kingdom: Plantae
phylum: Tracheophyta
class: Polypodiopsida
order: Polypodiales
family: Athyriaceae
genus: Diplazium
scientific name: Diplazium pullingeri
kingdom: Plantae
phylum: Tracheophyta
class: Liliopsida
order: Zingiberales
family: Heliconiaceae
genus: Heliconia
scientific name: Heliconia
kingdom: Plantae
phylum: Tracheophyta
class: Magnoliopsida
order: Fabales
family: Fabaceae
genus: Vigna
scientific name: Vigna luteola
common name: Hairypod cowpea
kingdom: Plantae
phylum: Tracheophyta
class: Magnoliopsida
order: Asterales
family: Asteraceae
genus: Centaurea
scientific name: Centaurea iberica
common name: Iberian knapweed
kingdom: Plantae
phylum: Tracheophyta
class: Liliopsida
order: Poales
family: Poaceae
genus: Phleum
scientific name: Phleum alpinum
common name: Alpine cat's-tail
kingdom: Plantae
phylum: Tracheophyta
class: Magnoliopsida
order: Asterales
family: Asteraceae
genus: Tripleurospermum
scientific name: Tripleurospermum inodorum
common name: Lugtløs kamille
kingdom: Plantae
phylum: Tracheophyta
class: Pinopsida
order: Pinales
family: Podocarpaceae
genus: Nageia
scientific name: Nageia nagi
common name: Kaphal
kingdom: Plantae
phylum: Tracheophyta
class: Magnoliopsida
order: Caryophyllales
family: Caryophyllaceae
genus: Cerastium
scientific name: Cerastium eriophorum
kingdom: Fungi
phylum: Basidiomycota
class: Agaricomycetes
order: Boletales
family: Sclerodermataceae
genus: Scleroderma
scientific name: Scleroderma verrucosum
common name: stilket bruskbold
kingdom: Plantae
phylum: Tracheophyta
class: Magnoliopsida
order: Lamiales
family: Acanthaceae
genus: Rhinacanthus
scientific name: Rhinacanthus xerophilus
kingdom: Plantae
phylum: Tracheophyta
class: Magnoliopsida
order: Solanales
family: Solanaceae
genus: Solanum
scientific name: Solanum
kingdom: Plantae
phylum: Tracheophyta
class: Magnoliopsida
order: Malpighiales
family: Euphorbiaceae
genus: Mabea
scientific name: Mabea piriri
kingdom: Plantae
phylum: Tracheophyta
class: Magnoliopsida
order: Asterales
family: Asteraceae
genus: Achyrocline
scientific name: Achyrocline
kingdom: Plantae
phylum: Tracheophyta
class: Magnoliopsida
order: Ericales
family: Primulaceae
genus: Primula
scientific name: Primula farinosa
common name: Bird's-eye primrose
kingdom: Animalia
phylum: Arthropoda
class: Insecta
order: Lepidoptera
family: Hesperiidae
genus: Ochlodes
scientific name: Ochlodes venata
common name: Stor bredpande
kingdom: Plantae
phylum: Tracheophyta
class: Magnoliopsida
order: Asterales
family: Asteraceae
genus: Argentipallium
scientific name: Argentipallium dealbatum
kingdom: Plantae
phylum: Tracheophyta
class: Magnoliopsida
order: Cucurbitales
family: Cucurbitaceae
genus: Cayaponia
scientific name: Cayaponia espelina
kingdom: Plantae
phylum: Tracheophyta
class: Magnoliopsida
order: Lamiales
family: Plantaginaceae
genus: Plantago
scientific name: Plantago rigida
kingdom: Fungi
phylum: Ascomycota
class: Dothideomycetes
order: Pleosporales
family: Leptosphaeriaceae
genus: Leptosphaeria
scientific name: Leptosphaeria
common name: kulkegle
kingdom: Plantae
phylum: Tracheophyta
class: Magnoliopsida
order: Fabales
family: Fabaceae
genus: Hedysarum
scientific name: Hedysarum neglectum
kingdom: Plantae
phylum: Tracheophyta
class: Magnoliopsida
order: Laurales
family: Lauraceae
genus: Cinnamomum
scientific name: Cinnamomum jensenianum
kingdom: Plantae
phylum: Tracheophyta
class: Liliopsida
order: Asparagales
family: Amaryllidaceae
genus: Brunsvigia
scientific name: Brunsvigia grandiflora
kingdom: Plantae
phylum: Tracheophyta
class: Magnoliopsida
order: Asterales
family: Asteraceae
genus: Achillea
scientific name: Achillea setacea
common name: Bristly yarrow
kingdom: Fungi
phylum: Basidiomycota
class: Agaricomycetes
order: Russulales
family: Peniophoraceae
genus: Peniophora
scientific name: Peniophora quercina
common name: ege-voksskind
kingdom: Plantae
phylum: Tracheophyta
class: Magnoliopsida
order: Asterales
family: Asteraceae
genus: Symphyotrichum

*-*-*

▶ **YOUR OBJECTIVE**: Please write out every line of the records above word for word, in the same order.

▶ **WORKED ANSWER**:
kingdom: Plantae
phylum: Tracheophyta
class: Polypodiopsida
order: Polypodiales
family: Athyriaceae
genus: Diplazium
scientific name: Diplazium pullingeri
kingdom: Plantae
phylum: Tracheophyta
class: Liliopsida
order: Zingiberales
family: Heliconiaceae
genus: Heliconia
scientific name: Heliconia
kingdom: Plantae
phylum: Tracheophyta
class: Magnoliopsida
order: Fabales
family: Fabaceae
genus: Vigna
scientific name: Vigna luteola
common name: Hairypod cowpea
kingdom: Plantae
phylum: Tracheophyta
class: Magnoliopsida
order: Asterales
family: Asteraceae
genus: Centaurea
scientific name: Centaurea iberica
common name: Iberian knapweed
kingdom: Plantae
phylum: Tracheophyta
class: Liliopsida
order: Poales
family: Poaceae
genus: Phleum
scientific name: Phleum alpinum
common name: Alpine cat's-tail
kingdom: Plantae
phylum: Tracheophyta
class: Magnoliopsida
order: Asterales
family: Asteraceae
genus: Tripleurospermum
scientific name: Tripleurospermum inodorum
common name: Lugtløs kamille
kingdom: Plantae
phylum: Tracheophyta
class: Pinopsida
order: Pinales
family: Podocarpaceae
genus: Nageia
scientific name: Nageia nagi
common name: Kaphal
kingdom: Plantae
phylum: Tracheophyta
class: Magnoliopsida
order: Caryophyllales
family: Caryophyllaceae
genus: Cerastium
scientific name: Cerastium eriophorum
kingdom: Fungi
phylum: Basidiomycota
class: Agaricomycetes
order: Boletales
family: Sclerodermataceae
genus: Scleroderma
scientific name: Scleroderma verrucosum
common name: stilket bruskbold
kingdom: Plantae
phylum: Tracheophyta
class: Magnoliopsida
order: Lamiales
family: Acanthaceae
genus: Rhinacanthus
scientific name: Rhinacanthus xerophilus
kingdom: Plantae
phylum: Tracheophyta
class: Magnoliopsida
order: Solanales
family: Solanaceae
genus: Solanum
scientific name: Solanum
kingdom: Plantae
phylum: Tracheophyta
class: Magnoliopsida
order: Malpighiales
family: Euphorbiaceae
genus: Mabea
scientific name: Mabea piriri
kingdom: Plantae
phylum: Tracheophyta
class: Magnoliopsida
order: Asterales
family: Asteraceae
genus: Achyrocline
scientific name: Achyrocline
kingdom: Plantae
phylum: Tracheophyta
class: Magnoliopsida
order: Ericales
family: Primulaceae
genus: Primula
scientific name: Primula farinosa
common name: Bird's-eye primrose
kingdom: Animalia
phylum: Arthropoda
class: Insecta
order: Lepidoptera
family: Hesperiidae
genus: Ochlodes
scientific name: Ochlodes venata
common name: Stor bredpande
kingdom: Plantae
phylum: Tracheophyta
class: Magnoliopsida
order: Asterales
family: Asteraceae
genus: Argentipallium
scientific name: Argentipallium dealbatum
kingdom: Plantae
phylum: Tracheophyta
class: Magnoliopsida
order: Cucurbitales
family: Cucurbitaceae
genus: Cayaponia
scientific name: Cayaponia espelina
kingdom: Plantae
phylum: Tracheophyta
class: Magnoliopsida
order: Lamiales
family: Plantaginaceae
genus: Plantago
scientific name: Plantago rigida
kingdom: Fungi
phylum: Ascomycota
class: Dothideomycetes
order: Pleosporales
family: Leptosphaeriaceae
genus: Leptosphaeria
scientific name: Leptosphaeria
common name: kulkegle
kingdom: Plantae
phylum: Tracheophyta
class: Magnoliopsida
order: Fabales
family: Fabaceae
genus: Hedysarum
scientific name: Hedysarum neglectum
kingdom: Plantae
phylum: Tracheophyta
class: Magnoliopsida
order: Laurales
family: Lauraceae
genus: Cinnamomum
scientific name: Cinnamomum jensenianum
kingdom: Plantae
phylum: Tracheophyta
class: Liliopsida
order: Asparagales
family: Amaryllidaceae
genus: Brunsvigia
scientific name: Brunsvigia grandiflora
kingdom: Plantae
phylum: Tracheophyta
class: Magnoliopsida
order: Asterales
family: Asteraceae
genus: Achillea
scientific name: Achillea setacea
common name: Bristly yarrow
kingdom: Fungi
phylum: Basidiomycota
class: Agaricomycetes
order: Russulales
family: Peniophoraceae
genus: Peniophora
scientific name: Peniophora quercina
common name: ege-voksskind
kingdom: Plantae
phylum: Tracheophyta
class: Magnoliopsida
order: Asterales
family: Asteraceae
genus: Symphyotrichum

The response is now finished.